## WHAT YOU ARE ASKED TO DO:
Repeat the text of every entry below line for line, leaving out the pictures.

## MATERIAL PROVIDED:

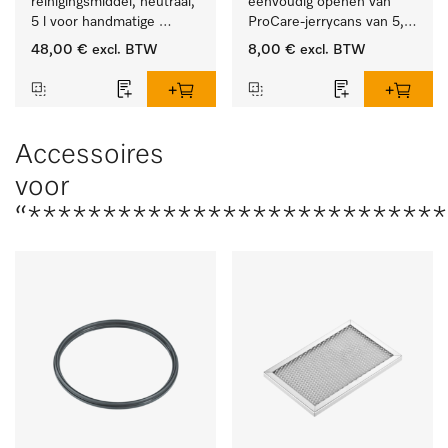
reinigingsmiddel, neutraal, 
eenvoudig openen van 
5 l voor handmatige 
ProCare-jerrycans van 5, 
voorbehandeling, 
10 en 20 l.
48,00 €
excl. BTW
8,00 €
excl. BTW
milieuvriendelijk.
Accessoires
voor
“***************************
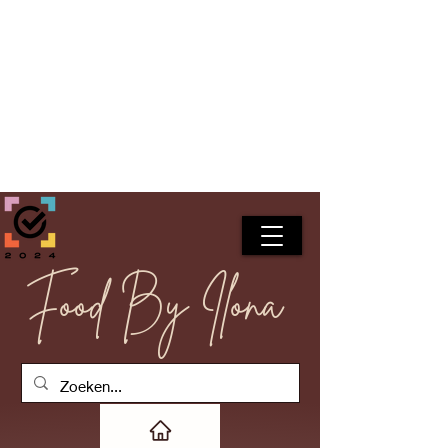
Food By Ilona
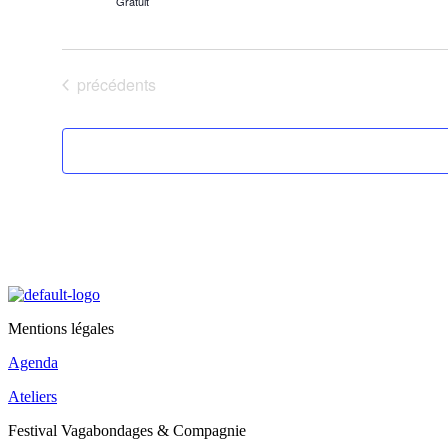
n
Gratuit
e
z
u
n
Évènements
précédents
e
d
a
t
e
.
Mentions légales
Agenda
Ateliers
Festival Vagabondages & Compagnie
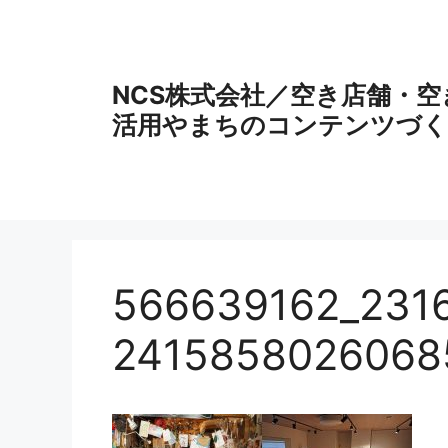
コ
ン
テ
ン
NCS株式会社／空き店舗・
ツ
活用やまちのコンテンツづく
へ
ス
キ
ッ
プ
566639162_231
2415858026068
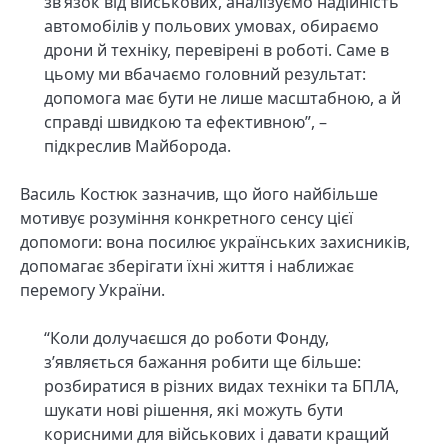
зв’язок від військових, аналізуємо надійність
автомобілів у польових умовах, обираємо
дрони й техніку, перевірені в роботі. Саме в
цьому ми вбачаємо головний результат:
допомога має бути не лише масштабною, а й
справді швидкою та ефективною”, –
підкреслив Майборода.
Василь Костюк зазначив, що його найбільше
мотивує розуміння конкретного сенсу цієї
допомоги: вона посилює українських захисників,
допомагає зберігати їхні життя і наближає
перемогу України.
“Коли долучаєшся до роботи Фонду,
з’являється бажання робити ще більше:
розбиратися в різних видах техніки та БПЛА,
шукати нові рішення, які можуть бути
корисними для військових і давати кращий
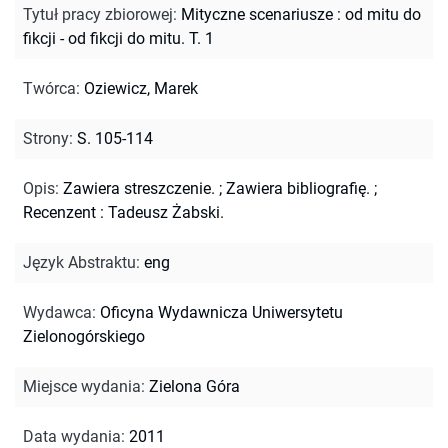
Tytuł pracy zbiorowej
:
Mityczne scenariusze : od mitu do
fikcji - od fikcji do mitu. T. 1
Twórca
:
Oziewicz, Marek
Strony
:
S. 105-114
Opis
:
Zawiera streszczenie.
;
Zawiera bibliografię.
;
Recenzent : Tadeusz Żabski.
Język Abstraktu
:
eng
Wydawca
:
Oficyna Wydawnicza Uniwersytetu
Zielonogórskiego
Miejsce wydania
:
Zielona Góra
Data wydania
:
2011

## TASK OUTPUT:
reinigingsmiddel, neutraal, 
eenvoudig openen van 
5 l voor handmatige 
ProCare-jerrycans van 5, 
voorbehandeling, 
10 en 20 l.
48,00 €
excl. BTW
8,00 €
excl. BTW
milieuvriendelijk.
Accessoires
voor
“***************************
Food By Ilona
n
Gratuit
e
z
u
n
Évènements
précédents
e
d
a
t
e
.
Mentions légales
Agenda
Ateliers
Festival Vagabondages & Compagnie
コ
ン
テ
ン
NCS株式会社／空き店舗・
ツ
活用やまちのコンテンツづく
へ
ス
キ
ッ
プ
566639162_231
2415858026068
зв’язок від військових, аналізуємо надійність
автомобілів у польових умовах, обираємо
дрони й техніку, перевірені в роботі. Саме в
цьому ми вбачаємо головний результат:
допомога має бути не лише масштабною, а й
справді швидкою та ефективною”, –
підкреслив Майборода.
Василь Костюк зазначив, що його найбільше
мотивує розуміння конкретного сенсу цієї
допомоги: вона посилює українських захисників,
допомагає зберігати їхні життя і наближає
перемогу України.
“Коли долучаєшся до роботи Фонду,
з’являється бажання робити ще більше:
розбиратися в різних видах техніки та БПЛА,
шукати нові рішення, які можуть бути
корисними для військових і давати кращий
Tytuł pracy zbiorowej
:
Mityczne scenariusze : od mitu do
fikcji - od fikcji do mitu. T. 1
Twórca
:
Oziewicz, Marek
Strony
:
S. 105-114
Opis
:
Zawiera streszczenie.
;
Zawiera bibliografię.
;
Recenzent : Tadeusz Żabski.
Język Abstraktu
:
eng
Wydawca
:
Oficyna Wydawnicza Uniwersytetu
Zielonogórskiego
Miejsce wydania
:
Zielona Góra
Data wydania
:
2011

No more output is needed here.